40% gostam dele!

O partido democrata realmente esperava que a captura do líder da Alquaeda Bin Laden cairia como uma luva para a campanha de Barack Obama à reeleição. E passados 3 meses da morte de Osama, o índice de aprovação do governo Obama atingiu o menor patamar, revela o instituto Gallup em uma pesquisa divulgada no último dia 29 de julho. A popularidade registrada ficou na casa dos 40%, e sofreu uma bela queda em virtude do cansativo debate pelo aumento do teto da dívida americana entre democratas e republicanos.

Diante desse cenário cuidadoso e preocupante, o momento agora é de sentar e rever toda a estratégia de marketing da campanha de reeleição de Obama. Em 2008, em meio à maior crise econômica de todos os tempos, o mundo conheceu seu primeiro presidente negro, com sobrenome muçulmano e com 20% de verba de campanha destinada às mídias digitais. Barack Hussein Obama, um havaiano com pai queniano, elegia-se o homem mais poderoso do planeta, o mais novo presidente dos Estados Unidos da América. A campanha de marketing político que o elegeu foi um dos maiores fenômenos midiáticos que o mundo pós-moderno já assistiu. Obama era uma marca invejável, um homem carismático, com um currículo irretocável, um exemplo de pai de família, um exímio orador e que mobilizou e emocionou multidões. Era tudo que o partido democrata precisava para desbancar o velho republicano John McCain e os 8 oitos de George W. Bush. Obama adotou o slogan “Yes, we can” como mensagem central de toda a campanha e tudo associado ao mote do “change”, ou seja, Obama era a mudança que os Estados Unidos da América necessitavam para voltar a ser um país adorado pelo resto do mundo.
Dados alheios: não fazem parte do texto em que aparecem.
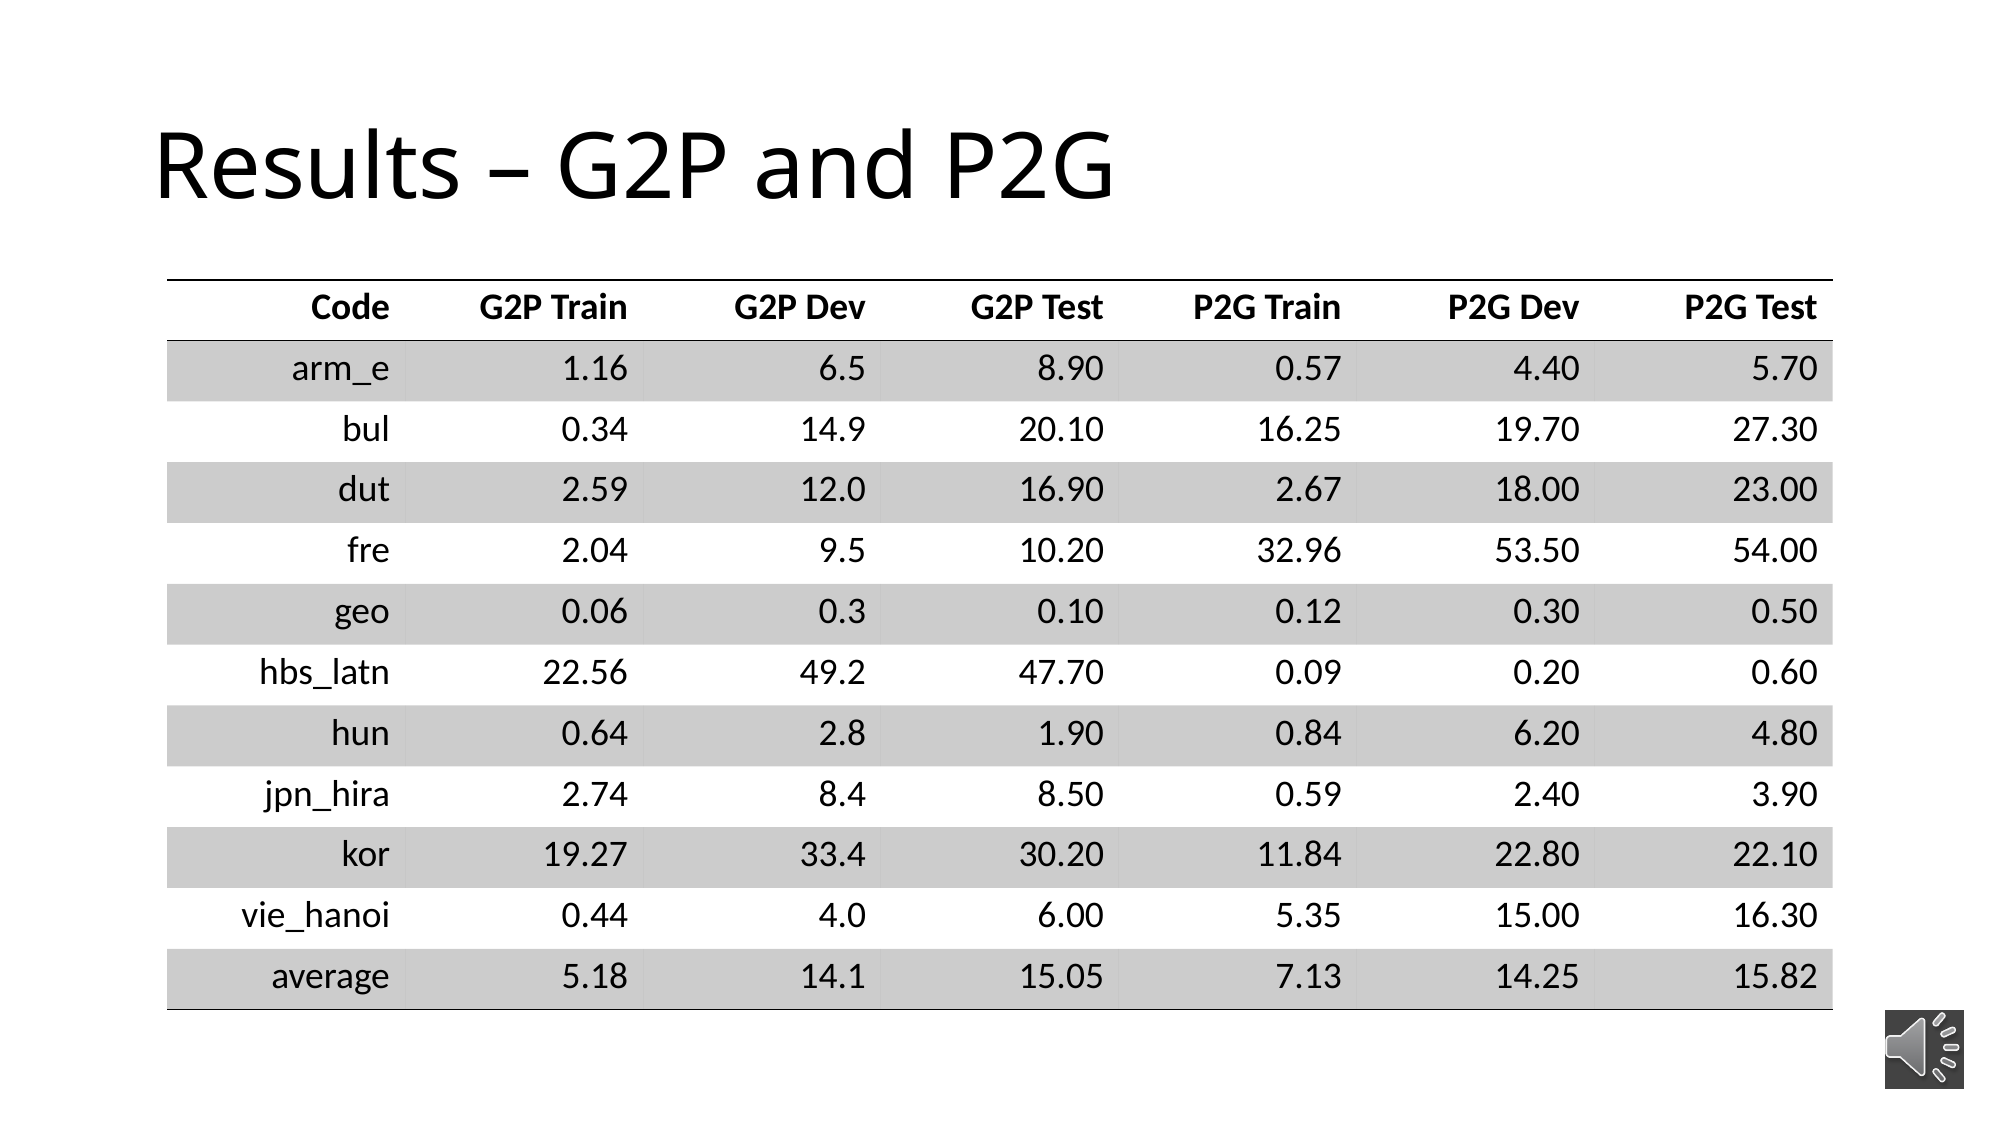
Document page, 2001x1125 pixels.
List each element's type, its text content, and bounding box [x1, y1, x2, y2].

table_cell 15.00 [1357, 888, 1595, 949]
table_cell 23.00 [1595, 462, 1833, 523]
table_cell 54.00 [1595, 523, 1833, 584]
table_cell 22.56 [405, 645, 643, 705]
table_cell 2.74 [405, 766, 643, 827]
table_cell hbs_latn [167, 645, 405, 705]
table_header G2P Dev [643, 281, 881, 340]
table_cell 14.9 [643, 401, 881, 462]
table_cell arm_e [167, 341, 405, 401]
table_cell 0.50 [1595, 584, 1833, 645]
table_cell 4.0 [643, 888, 881, 949]
table_cell 32.96 [1119, 523, 1357, 584]
table_cell 1.16 [405, 341, 643, 401]
table_cell 2.8 [643, 705, 881, 766]
table_cell 6.00 [881, 888, 1119, 949]
table_cell 0.60 [1595, 645, 1833, 705]
table_cell 2.59 [405, 462, 643, 523]
table_cell average [167, 949, 405, 1009]
table_cell 14.1 [643, 949, 881, 1009]
table_cell 16.90 [881, 462, 1119, 523]
table_cell 15.82 [1595, 949, 1833, 1009]
table_cell 53.50 [1357, 523, 1595, 584]
table_cell 1.90 [881, 705, 1119, 766]
table_cell 16.25 [1119, 401, 1357, 462]
table_cell fre [167, 523, 405, 584]
table_cell geo [167, 584, 405, 645]
table_cell 18.00 [1357, 462, 1595, 523]
table_cell 20.10 [881, 401, 1119, 462]
table_cell 0.20 [1357, 645, 1595, 705]
table_cell 4.80 [1595, 705, 1833, 766]
table_cell 10.20 [881, 523, 1119, 584]
table_cell 8.90 [881, 341, 1119, 401]
table_cell 47.70 [881, 645, 1119, 705]
table_cell 11.84 [1119, 827, 1357, 888]
table_cell 9.5 [643, 523, 881, 584]
table_cell 5.35 [1119, 888, 1357, 949]
table_cell 2.40 [1357, 766, 1595, 827]
table_header Code [167, 281, 405, 340]
table_cell dut [167, 462, 405, 523]
table_cell vie_hanoi [167, 888, 405, 949]
table_cell 8.4 [643, 766, 881, 827]
table_cell 30.20 [881, 827, 1119, 888]
table_cell 33.4 [643, 827, 881, 888]
picture [1884, 1009, 1965, 1090]
table_cell bul [167, 401, 405, 462]
table_cell 5.70 [1595, 341, 1833, 401]
table_cell 0.84 [1119, 705, 1357, 766]
table_header P2G Test [1595, 281, 1833, 340]
table_cell 14.25 [1357, 949, 1595, 1009]
table_cell 0.59 [1119, 766, 1357, 827]
table_cell 6.5 [643, 341, 881, 401]
table_cell 5.18 [405, 949, 643, 1009]
table_cell 22.80 [1357, 827, 1595, 888]
table_cell kor [167, 827, 405, 888]
table_header P2G Dev [1357, 281, 1595, 340]
table_cell 0.64 [405, 705, 643, 766]
table_header G2P Train [405, 281, 643, 340]
table_cell 27.30 [1595, 401, 1833, 462]
table_cell 22.10 [1595, 827, 1833, 888]
table_header G2P Test [881, 281, 1119, 340]
table_cell 0.10 [881, 584, 1119, 645]
table_cell 0.3 [643, 584, 881, 645]
table_cell 19.70 [1357, 401, 1595, 462]
table_cell 0.30 [1357, 584, 1595, 645]
table_cell 8.50 [881, 766, 1119, 827]
table_cell 6.20 [1357, 705, 1595, 766]
table_cell 19.27 [405, 827, 643, 888]
table_cell 7.13 [1119, 949, 1357, 1009]
table_cell 49.2 [643, 645, 881, 705]
table_cell 15.05 [881, 949, 1119, 1009]
table_cell 0.34 [405, 401, 643, 462]
table_cell 4.40 [1357, 341, 1595, 401]
table_cell jpn_hira [167, 766, 405, 827]
table_cell 2.67 [1119, 462, 1357, 523]
table_cell 0.57 [1119, 341, 1357, 401]
table_cell 12.0 [643, 462, 881, 523]
title Results – G2P and P2G [137, 59, 1863, 278]
table_cell 2.04 [405, 523, 643, 584]
table_cell 0.06 [405, 584, 643, 645]
table_cell 16.30 [1595, 888, 1833, 949]
table_cell 0.09 [1119, 645, 1357, 705]
table_cell 0.44 [405, 888, 643, 949]
table_cell hun [167, 705, 405, 766]
table_cell 3.90 [1595, 766, 1833, 827]
table_cell 0.12 [1119, 584, 1357, 645]
table_header P2G Train [1119, 281, 1357, 340]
Na ocasião, o partido democrata utilizou-se do que havia de mais impactante no que tange estratégias de comunicação de marketing político. Os eleitores foram informados via torpedo SMS que o vice-presidente seria Joe Biden. Em videogames de basquete via-se placas publicitárias de Obama na quadra. Ações de Search Engine Optmization no Google, comerciais de 30 segundos, documentários, ações via mídias sociais como YouTube, Twitter, Aplicativos de iPhone, Facebook,e tudo mais que uma ação convencional de marketing de uma marca de sabão em pó, por exemmplo, faz para angariar novos consumidores, e nesse caso, eleitores. O resultado não poderia ser diferente. Obama virou o Mr.President e a campanha de marketing que o elegeu ganhou Leão no Festival de Cannes, na categoria “Titanium” ou campanha de marketing integrado, onde se utiliza o maior número de ferramentas do processo de comunicação de marketing.

O desafio agora é aproveitar todos os méritos e aprendizados da aclamadíssima campanha de 2008 e fazer bombar a corrida de 2012. As redes sociais agora estão ainda mais poderosas e disseminadas pelos Estados Unidos. O twitter, em especial, já está sendo muito bem utilizado pelo partido democrata para mobilizar correligionários entre os 50 estados americanos. E cabe a nós assistir tudo isso de camarote aqui do hemisfério de baixo. A quem possa interessar, siga @BarackObama e junte-se aos quase 10 milhões de seguidores.